Friday, 25 February 2011

Miss Buncle's Book

Aah my Persephone Secret Santa. Miss Buncle's Book. Village life and how we show ourselves - in private and in public. There are many characters whom we meet and as a reader we get to see them in both spheres. We think we're showing who we are but are we? We think we're hiding who we really are but are we?

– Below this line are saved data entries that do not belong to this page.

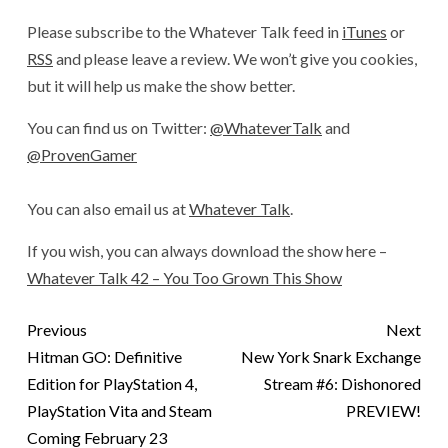
Please subscribe to the Whatever Talk feed in
iTunes
or
RSS
and please leave a review. We won’t give you cookies,
but it will help us make the show better.
You can find us on Twitter:
@WhateverTalk
and
@ProvenGamer
You can also email us at
Whatever Talk
.
If you wish, you can always download the show here –
Whatever Talk 42 – You Too Grown This Show
Previous
Next
Hitman GO: Definitive
New York Snark Exchange
Edition for PlayStation 4,
Stream #6: Dishonored
PlayStation Vita and Steam
PREVIEW!
Coming February 23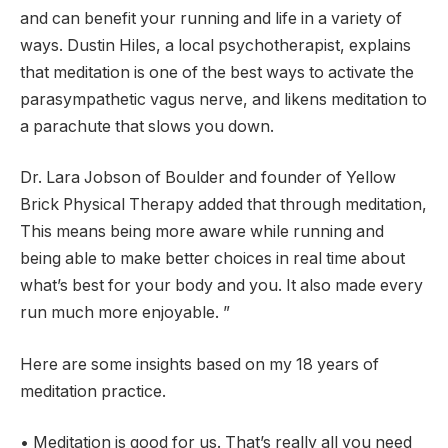
and can benefit your running and life in a variety of
ways. Dustin Hiles, a local psychotherapist, explains
that meditation is one of the best ways to activate the
parasympathetic vagus nerve, and likens meditation to
a parachute that slows you down.
Dr. Lara Jobson of Boulder and founder of Yellow
Brick Physical Therapy added that through meditation,
This means being more aware while running and
being able to make better choices in real time about
what’s best for your body and you. It also made every
run much more enjoyable. ”
Here are some insights based on my 18 years of
meditation practice.
• Meditation is good for us. That’s really all you need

There's silly Mrs Greensleeves
'She was a pretty woman and she liked pretty things. The pink satin quilt, the frilled pillows with their pink silk bows, the breakfast tray with its white cloth and pink china were carefully chosen. Mrs Greensleeves liked to think they expressed her personality, and perhaps they did. Nobody saw her in bed except her maid... but the mirror was adjusted so that she could see herself and she enjoyed the picture.'


The vicar - trying to live just off his stipend however....
'Ernest... had never been poor, and he was not really poor now. This poverty of his... was merely a sort of a game. Sometimes it was a troublesome, worrying sort of game, but there was nothing bitter, and real, and grinding about it.'

Our eponymous heroine Barbara Buncle.

'Barbara got up and had a hot bath. Her new garments had arrived... and Barbara decided to wear one of her new frocks this afternoon. A bath seemed a fitting preliminary to the donning of the slinky, soft wine-coloured creation which lay curled up in its neat brown box all padded out with rustling tissue paper.
When she had bathed, and dressed, and finished doing her hair, Barbara slipped the frock very carefully over her head and turned to look at herself in the long mirror... She was quite startled at the change in her appearance - it was Elizabeth Wade who looked back at her from the quicksilver depths of the mirror (not Barbara Buncle at all).'



A gentle book yet on reflection a whole lot more than meets the eye.